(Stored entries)
## begin

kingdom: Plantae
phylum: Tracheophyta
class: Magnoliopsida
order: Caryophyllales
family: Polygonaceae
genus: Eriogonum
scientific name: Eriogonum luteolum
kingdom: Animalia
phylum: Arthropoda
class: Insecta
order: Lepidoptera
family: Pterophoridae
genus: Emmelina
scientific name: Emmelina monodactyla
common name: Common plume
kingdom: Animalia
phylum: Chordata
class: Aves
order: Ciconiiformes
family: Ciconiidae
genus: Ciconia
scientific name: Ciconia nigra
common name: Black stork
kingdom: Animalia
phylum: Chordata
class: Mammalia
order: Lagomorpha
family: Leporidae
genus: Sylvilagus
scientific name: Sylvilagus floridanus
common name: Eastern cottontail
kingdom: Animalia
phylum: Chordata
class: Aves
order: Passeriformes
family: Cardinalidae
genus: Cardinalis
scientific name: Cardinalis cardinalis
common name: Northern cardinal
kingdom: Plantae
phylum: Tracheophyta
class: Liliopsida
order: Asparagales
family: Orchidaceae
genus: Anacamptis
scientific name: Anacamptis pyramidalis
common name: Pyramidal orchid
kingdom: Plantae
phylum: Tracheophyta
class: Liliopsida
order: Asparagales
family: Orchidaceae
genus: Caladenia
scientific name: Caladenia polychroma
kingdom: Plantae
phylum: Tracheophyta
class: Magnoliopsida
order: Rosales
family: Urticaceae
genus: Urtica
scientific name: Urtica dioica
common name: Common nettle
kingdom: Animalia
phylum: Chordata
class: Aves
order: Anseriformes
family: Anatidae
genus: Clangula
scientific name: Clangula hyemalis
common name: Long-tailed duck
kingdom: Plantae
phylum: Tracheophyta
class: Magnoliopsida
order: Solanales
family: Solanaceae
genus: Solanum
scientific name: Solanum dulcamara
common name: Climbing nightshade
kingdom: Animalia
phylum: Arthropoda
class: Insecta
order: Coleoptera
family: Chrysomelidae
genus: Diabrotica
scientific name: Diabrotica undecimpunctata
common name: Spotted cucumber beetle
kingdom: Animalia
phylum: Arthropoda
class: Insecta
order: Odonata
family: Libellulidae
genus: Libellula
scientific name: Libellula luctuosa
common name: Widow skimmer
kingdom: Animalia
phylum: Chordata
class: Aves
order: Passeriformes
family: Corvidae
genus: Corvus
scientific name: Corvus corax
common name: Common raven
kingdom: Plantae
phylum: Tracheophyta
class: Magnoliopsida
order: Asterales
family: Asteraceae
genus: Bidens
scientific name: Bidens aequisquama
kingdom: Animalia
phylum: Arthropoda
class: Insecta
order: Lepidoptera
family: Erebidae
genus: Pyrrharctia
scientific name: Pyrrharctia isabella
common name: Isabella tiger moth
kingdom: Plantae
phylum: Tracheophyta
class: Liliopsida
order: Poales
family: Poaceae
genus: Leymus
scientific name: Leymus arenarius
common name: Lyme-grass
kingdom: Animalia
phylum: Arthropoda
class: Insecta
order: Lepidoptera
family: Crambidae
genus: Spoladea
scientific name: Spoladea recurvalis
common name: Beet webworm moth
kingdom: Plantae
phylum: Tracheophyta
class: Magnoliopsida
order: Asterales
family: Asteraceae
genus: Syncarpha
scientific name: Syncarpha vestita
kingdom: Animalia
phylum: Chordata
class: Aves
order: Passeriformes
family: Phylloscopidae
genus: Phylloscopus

## end

### WRITTEN PROBLEM
Format the lines starting at the one containing "family: Libellulidae" and ending at the last line of the rows, both ends included, as a JSON list of strings with one string per line and blank lines left out.

### FINISHED ANSWER
[
  "family: Libellulidae",
  "genus: Libellula",
  "scientific name: Libellula luctuosa",
  "common name: Widow skimmer",
  "kingdom: Animalia",
  "phylum: Chordata",
  "class: Aves",
  "order: Passeriformes",
  "family: Corvidae",
  "genus: Corvus",
  "scientific name: Corvus corax",
  "common name: Common raven",
  "kingdom: Plantae",
  "phylum: Tracheophyta",
  "class: Magnoliopsida",
  "order: Asterales",
  "family: Asteraceae",
  "genus: Bidens",
  "scientific name: Bidens aequisquama",
  "kingdom: Animalia",
  "phylum: Arthropoda",
  "class: Insecta",
  "order: Lepidoptera",
  "family: Erebidae",
  "genus: Pyrrharctia",
  "scientific name: Pyrrharctia isabella",
  "common name: Isabella tiger moth",
  "kingdom: Plantae",
  "phylum: Tracheophyta",
  "class: Liliopsida",
  "order: Poales",
  "family: Poaceae",
  "genus: Leymus",
  "scientific name: Leymus arenarius",
  "common name: Lyme-grass",
  "kingdom: Animalia",
  "phylum: Arthropoda",
  "class: Insecta",
  "order: Lepidoptera",
  "family: Crambidae",
  "genus: Spoladea",
  "scientific name: Spoladea recurvalis",
  "common name: Beet webworm moth",
  "kingdom: Plantae",
  "phylum: Tracheophyta",
  "class: Magnoliopsida",
  "order: Asterales",
  "family: Asteraceae",
  "genus: Syncarpha",
  "scientific name: Syncarpha vestita",
  "kingdom: Animalia",
  "phylum: Chordata",
  "class: Aves",
  "order: Passeriformes",
  "family: Phylloscopidae",
  "genus: Phylloscopus"
]